#### Problem statement:
Decide whether each statement agrees with the film review below, and back each yes or no with the deciding words from it: (a) The opening credits of "Compartment No. 6" play over Roxy Music's "Love Is The Drug." (b) The party scene is set in a flat in Saint Petersburg. (c) Laura is in Moscow to learn the language.

#### Extracted text:
+++

It’s always pleasant to have a movie kick off with a piece of music you like, so the sound of Roxy Music’s “Love Is The Drug” over the opening credits of “Compartment No. 6” brought an easy smile to my face. But as the movie cut to a funky/lively party scene in a Moscow flat, attended mostly by people seemingly in their thirties, I had to resist for a moment.

Would this be one of those movies in which a Director of a Certain Age bestows his own musical tastes on a social contingent younger than his own? Because that’s potentially a demerit. Such concerns do take a back burner as director Juho Kuosmanen’s inquisitive mobile camera wanders through the party. Laura (Seidi Haarla) is a seemingly insecure guest at this to-do. When she enters a room where some decidedly academic-casual characters are playing “identify that quote,” she’s one-upped by the woman running the game, and in an insinuatingly humiliating way. Later, we find out Laura’s Finnish, in Moscow to learn the language, and that the woman who humiliated her is her lover here.

+++

#### Available data:
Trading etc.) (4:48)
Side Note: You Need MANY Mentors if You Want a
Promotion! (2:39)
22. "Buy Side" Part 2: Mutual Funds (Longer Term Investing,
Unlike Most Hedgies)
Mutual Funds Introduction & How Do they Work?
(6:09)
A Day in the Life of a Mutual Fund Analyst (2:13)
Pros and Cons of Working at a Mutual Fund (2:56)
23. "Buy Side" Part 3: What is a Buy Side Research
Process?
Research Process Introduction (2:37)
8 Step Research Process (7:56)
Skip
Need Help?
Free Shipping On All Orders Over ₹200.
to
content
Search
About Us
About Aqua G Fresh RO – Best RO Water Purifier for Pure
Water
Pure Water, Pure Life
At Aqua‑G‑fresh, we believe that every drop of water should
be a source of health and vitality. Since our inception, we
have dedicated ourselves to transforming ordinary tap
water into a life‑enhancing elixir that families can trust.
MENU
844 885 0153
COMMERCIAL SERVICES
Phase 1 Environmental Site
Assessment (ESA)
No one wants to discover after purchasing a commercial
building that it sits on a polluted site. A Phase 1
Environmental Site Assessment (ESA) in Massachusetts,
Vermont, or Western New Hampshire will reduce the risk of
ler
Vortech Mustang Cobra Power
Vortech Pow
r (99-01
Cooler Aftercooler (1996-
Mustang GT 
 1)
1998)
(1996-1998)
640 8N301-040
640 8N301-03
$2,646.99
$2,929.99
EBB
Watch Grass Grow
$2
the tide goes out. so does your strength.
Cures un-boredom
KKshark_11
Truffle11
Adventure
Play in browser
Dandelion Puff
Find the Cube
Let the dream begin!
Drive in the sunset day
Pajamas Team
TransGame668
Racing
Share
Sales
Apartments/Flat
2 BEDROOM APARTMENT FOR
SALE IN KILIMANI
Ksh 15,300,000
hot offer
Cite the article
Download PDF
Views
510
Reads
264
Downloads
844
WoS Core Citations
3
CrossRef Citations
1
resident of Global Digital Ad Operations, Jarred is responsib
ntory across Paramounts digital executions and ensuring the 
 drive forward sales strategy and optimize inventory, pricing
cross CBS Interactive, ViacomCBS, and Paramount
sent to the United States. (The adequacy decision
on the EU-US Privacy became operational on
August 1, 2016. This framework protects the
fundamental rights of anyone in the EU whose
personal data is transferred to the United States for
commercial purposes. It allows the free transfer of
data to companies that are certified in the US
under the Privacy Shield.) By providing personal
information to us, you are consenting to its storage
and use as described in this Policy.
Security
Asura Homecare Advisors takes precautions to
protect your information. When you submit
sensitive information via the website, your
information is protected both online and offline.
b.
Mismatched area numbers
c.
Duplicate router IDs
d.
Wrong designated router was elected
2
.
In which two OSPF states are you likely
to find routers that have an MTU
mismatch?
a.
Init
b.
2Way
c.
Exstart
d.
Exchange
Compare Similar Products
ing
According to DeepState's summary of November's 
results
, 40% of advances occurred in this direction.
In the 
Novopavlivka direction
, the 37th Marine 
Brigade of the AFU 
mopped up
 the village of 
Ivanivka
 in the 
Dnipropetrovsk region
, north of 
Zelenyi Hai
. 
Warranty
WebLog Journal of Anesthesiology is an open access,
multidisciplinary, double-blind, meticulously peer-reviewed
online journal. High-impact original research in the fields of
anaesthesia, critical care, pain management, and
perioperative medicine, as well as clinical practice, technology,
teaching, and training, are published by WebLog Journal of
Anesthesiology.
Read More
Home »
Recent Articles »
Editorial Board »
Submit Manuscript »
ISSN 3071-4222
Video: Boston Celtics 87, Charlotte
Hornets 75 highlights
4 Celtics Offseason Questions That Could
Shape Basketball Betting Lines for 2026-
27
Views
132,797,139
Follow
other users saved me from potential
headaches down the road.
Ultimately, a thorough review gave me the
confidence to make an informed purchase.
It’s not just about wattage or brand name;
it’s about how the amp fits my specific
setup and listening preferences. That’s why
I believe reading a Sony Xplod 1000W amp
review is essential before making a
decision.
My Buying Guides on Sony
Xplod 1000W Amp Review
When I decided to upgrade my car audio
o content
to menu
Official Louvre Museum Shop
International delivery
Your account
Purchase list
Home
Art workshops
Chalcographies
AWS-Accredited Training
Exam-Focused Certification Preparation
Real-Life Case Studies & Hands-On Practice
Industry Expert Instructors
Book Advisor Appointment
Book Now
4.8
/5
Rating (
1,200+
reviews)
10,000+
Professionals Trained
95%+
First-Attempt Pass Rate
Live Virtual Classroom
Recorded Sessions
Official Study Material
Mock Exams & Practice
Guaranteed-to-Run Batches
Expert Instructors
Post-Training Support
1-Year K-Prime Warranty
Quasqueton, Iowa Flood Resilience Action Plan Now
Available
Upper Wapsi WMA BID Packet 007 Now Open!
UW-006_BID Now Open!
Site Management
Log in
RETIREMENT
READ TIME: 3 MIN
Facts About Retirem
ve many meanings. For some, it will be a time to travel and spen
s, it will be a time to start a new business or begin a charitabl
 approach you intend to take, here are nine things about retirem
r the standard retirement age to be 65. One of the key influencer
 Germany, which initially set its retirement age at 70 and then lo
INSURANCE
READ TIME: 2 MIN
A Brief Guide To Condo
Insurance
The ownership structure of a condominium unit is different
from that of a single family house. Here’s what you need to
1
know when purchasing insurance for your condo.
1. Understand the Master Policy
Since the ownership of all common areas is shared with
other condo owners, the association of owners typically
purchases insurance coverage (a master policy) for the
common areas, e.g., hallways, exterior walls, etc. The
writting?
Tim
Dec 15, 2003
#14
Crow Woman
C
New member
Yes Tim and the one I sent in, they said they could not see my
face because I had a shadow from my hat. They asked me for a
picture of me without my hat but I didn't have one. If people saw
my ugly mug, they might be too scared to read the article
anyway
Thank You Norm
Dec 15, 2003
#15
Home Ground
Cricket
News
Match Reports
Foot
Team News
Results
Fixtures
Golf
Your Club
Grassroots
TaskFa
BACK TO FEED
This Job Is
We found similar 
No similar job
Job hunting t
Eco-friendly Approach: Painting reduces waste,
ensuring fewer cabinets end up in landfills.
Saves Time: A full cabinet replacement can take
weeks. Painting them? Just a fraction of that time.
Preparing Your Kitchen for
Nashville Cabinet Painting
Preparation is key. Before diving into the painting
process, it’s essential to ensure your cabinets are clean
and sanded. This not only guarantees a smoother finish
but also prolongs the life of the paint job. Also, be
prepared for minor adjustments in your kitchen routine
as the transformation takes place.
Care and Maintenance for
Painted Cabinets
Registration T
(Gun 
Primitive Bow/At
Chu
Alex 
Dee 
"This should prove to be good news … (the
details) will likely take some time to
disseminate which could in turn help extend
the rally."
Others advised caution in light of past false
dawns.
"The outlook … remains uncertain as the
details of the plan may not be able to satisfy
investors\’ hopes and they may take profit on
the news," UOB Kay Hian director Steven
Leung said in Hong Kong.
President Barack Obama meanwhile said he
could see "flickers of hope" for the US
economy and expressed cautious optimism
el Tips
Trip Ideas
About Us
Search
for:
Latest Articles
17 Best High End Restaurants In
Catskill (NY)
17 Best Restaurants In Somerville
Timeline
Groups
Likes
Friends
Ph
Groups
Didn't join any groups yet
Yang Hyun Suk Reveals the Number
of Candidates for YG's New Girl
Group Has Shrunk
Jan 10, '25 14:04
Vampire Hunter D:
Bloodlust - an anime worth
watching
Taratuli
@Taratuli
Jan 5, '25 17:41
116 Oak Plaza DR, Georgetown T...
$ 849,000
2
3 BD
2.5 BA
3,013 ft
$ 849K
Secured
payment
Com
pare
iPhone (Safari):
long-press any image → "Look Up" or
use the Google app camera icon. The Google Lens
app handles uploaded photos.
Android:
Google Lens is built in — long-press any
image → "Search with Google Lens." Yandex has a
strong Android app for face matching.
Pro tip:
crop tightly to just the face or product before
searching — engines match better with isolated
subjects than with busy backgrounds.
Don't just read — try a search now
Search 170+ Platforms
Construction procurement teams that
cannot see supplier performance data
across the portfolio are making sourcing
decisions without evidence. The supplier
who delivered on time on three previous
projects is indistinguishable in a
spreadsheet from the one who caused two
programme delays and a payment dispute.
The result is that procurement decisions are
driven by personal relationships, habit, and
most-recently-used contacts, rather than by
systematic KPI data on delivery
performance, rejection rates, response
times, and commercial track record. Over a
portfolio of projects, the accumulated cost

+++

#### Task result:
(a) Yes: "the sound of Roxy Music’s “Love Is The Drug” over the opening credits of “Compartment No. 6”"
(b) No: "a funky/lively party scene in a Moscow flat"
(c) Yes: "Laura’s Finnish, in Moscow to learn the language"